When a vehicle is cornering, this is the point through which all centrifugal force is assumed to act.
Its position is determined by the load carried by the front and rear wheels, that is, by how weight is distributed. In a 40%-60%, fore-and-aft, weight distribution, 40% of the weight is carried on the front wheels, 60% on the rear, and the center of gravity is closer to the rear than the front.
A weight distribution of 60-40 has the center of gravity closer to the front than the rear.
Lateral weight distribution can be expressed in the same way.
The height of the center of gravity is determined by the height of the mass above the road surface.
Every vehicle has static weight distribution, whether it is at rest, or traveling in a straight line at a steady speed. This is changed laterally by centrifugal force when the vehicle is turning, and in a fore-and-aft direction during acceleration, or braking.
During cornering, centrifugal force puts more weight on the outside wheels.
Acceleration puts more weight on the rear wheels.
Deceleration, or braking has the opposite effect.

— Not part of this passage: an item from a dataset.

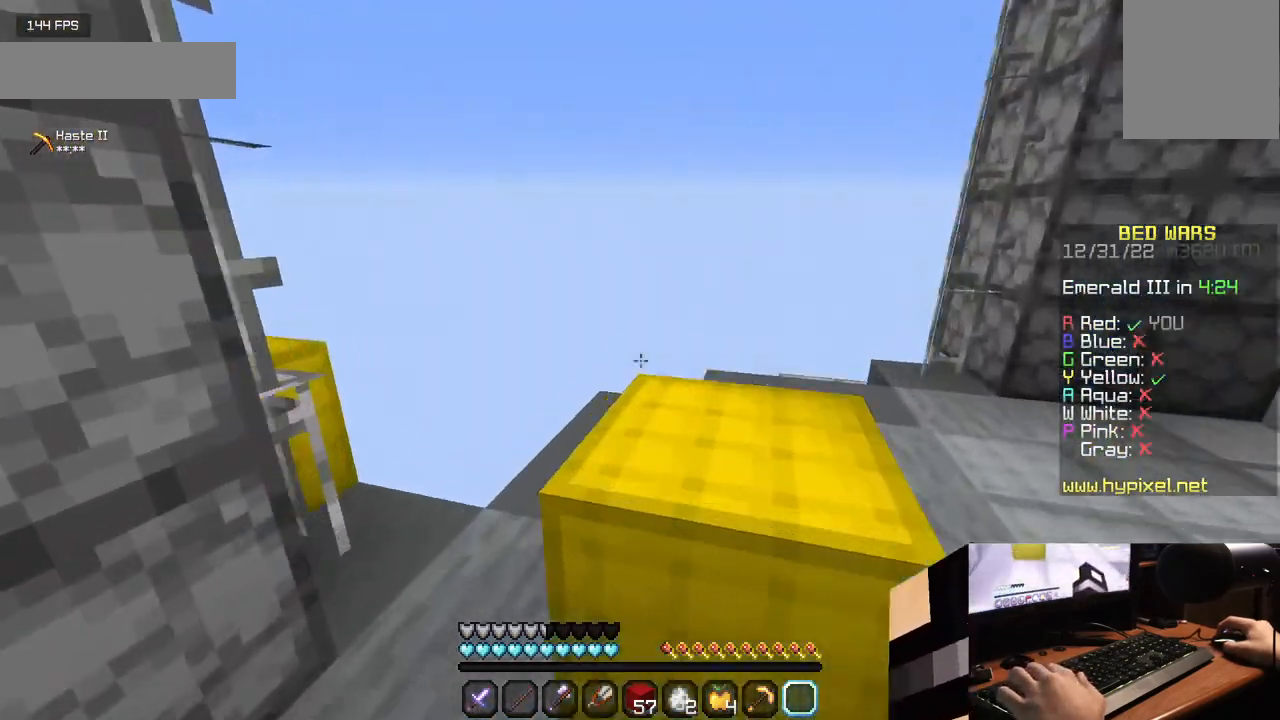
{"keys": ["w"], "mouse": [], "events": []}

In a turn, centrifugal force tries to push the vehicle away from the corner. This is resisted by the cornering force of the tires.
The tires have slip angles, due to the cornering forces acting on them, and since the cornering forces at front and rear may not be equal, the slip angles at front and rear can be different too.
With the center of gravity closer to the rear, the rear tires carry more of the weight, so they operate at a greater slip angle than the front tires. Larger side forces act on the rear tires, which causes greater tire distortion.
This condition of higher slip angles at the rear causes oversteer.
More weight on the front tires means they corner with greater slip angles than the rear.
The vehicle is then said to understeer.
With equal slip angles at front and rear, the vehicle is said to have neutral steer.
Radial ply tires generate much higher cornering forces than cross-ply tires, which is why the 2 tire types should not be used on the one vehicle.
Slip is also influenced by inflation pressures, so manufacturer recommendations should always be followed.